Extract:
──────────────────────────────

I just loathe these people. I want to see them humiliated. 

We’re a week in to the campaign, and it’s clear that the 2017 election is going to be hell on toast. The polls show the Tories beating Labour in Scotland (for the first time in a generation) and Wales (for the first time in a century). The bookies put the chances of a Labour majority at around 20/1, odds that are striking mainly because they contain just one zero.

The only element of suspense in this election is whether Theresa May will win a big enough majority to keep Labour out of power for a decade, or one big enough to keep it out for an entire generation. In sum: if you’re on the left, this election will be awful.

But there was one bright spot, a deep well of Schadenfreude that I thought might get us through: the campaign would provide plentiful opportunities to watch the people who got us into this mess be humiliatingly rejected by the electorate yet again.

After all, Ukip’s polling numbers have halved since last summer and the party has fallen back into fourth place, behind the pro-European Lib Dems. Nigel Farage has failed to become an MP seven times. It thus seemed inevitable both that Farage would stand, and that he would lose. Again.

If the vexingly popular Farage has never made it to parliament, the odds that his replacement as Ukip leader, Paul Nuttall (the Walter Mitty of Bootle), would manage it seemed minimal. Ukip may have won last year’s referendum; that did not mean its leaders wouldn’t still lose elections, preferably in the most embarrassing way possible.

The true highlight of the election, though, promised to be Clacton. The Essex seaside town is the only constituency ever to have returned a Ukip candidate at a general election, opting to let the Tory defector Douglas Carswell stay on in 2015. But Carswell’s libertarian belief that Brexit was definitely not about immigration always seemed an odd fit with Ukip, and he left the party in March. In the upcoming election, he seemed certain to face a challenge from the party’s immigration-obsessed donor Arron Banks.

──────────────────────────────

Collected data:

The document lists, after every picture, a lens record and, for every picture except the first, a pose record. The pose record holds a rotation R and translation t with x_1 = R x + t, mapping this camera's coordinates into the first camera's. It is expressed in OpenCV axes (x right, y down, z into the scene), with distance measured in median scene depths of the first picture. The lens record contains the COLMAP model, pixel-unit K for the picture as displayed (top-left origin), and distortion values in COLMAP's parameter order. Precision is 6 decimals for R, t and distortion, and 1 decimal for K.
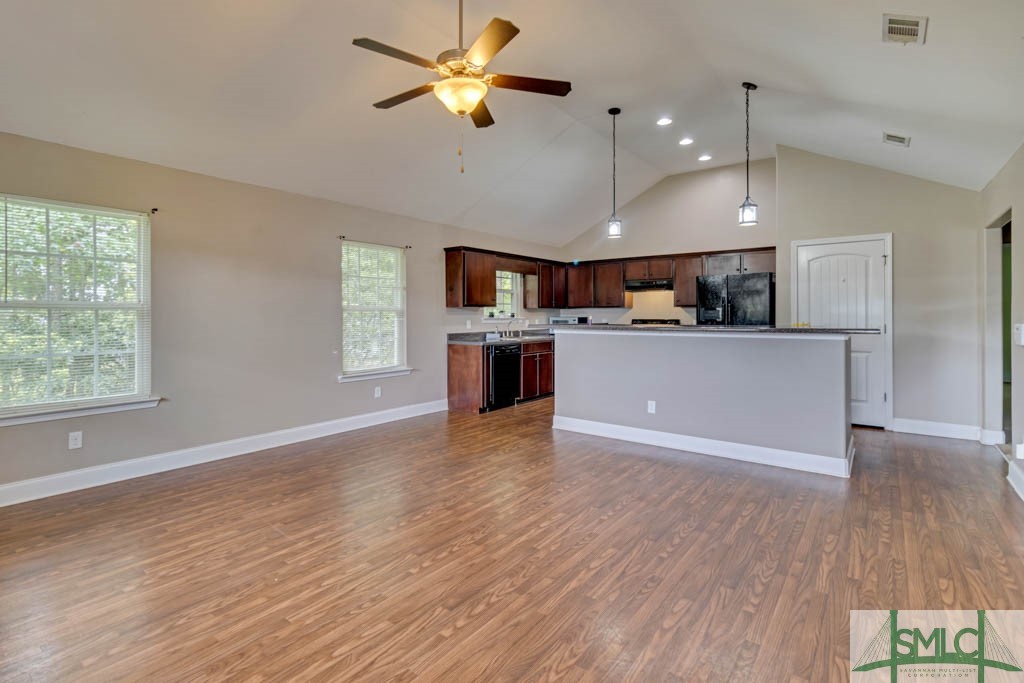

──────────────────────────────

What you will do: Please copy out, word for word and in full, the piece above the data about the 2017 election campaign.

Response for this exercise:
I just loathe these people. I want to see them humiliated. 

We’re a week in to the campaign, and it’s clear that the 2017 election is going to be hell on toast. The polls show the Tories beating Labour in Scotland (for the first time in a generation) and Wales (for the first time in a century). The bookies put the chances of a Labour majority at around 20/1, odds that are striking mainly because they contain just one zero.

The only element of suspense in this election is whether Theresa May will win a big enough majority to keep Labour out of power for a decade, or one big enough to keep it out for an entire generation. In sum: if you’re on the left, this election will be awful.

But there was one bright spot, a deep well of Schadenfreude that I thought might get us through: the campaign would provide plentiful opportunities to watch the people who got us into this mess be humiliatingly rejected by the electorate yet again.

After all, Ukip’s polling numbers have halved since last summer and the party has fallen back into fourth place, behind the pro-European Lib Dems. Nigel Farage has failed to become an MP seven times. It thus seemed inevitable both that Farage would stand, and that he would lose. Again.

If the vexingly popular Farage has never made it to parliament, the odds that his replacement as Ukip leader, Paul Nuttall (the Walter Mitty of Bootle), would manage it seemed minimal. Ukip may have won last year’s referendum; that did not mean its leaders wouldn’t still lose elections, preferably in the most embarrassing way possible.

The true highlight of the election, though, promised to be Clacton. The Essex seaside town is the only constituency ever to have returned a Ukip candidate at a general election, opting to let the Tory defector Douglas Carswell stay on in 2015. But Carswell’s libertarian belief that Brexit was definitely not about immigration always seemed an odd fit with Ukip, and he left the party in March. In the upcoming election, he seemed certain to face a challenge from the party’s immigration-obsessed donor Arron Banks.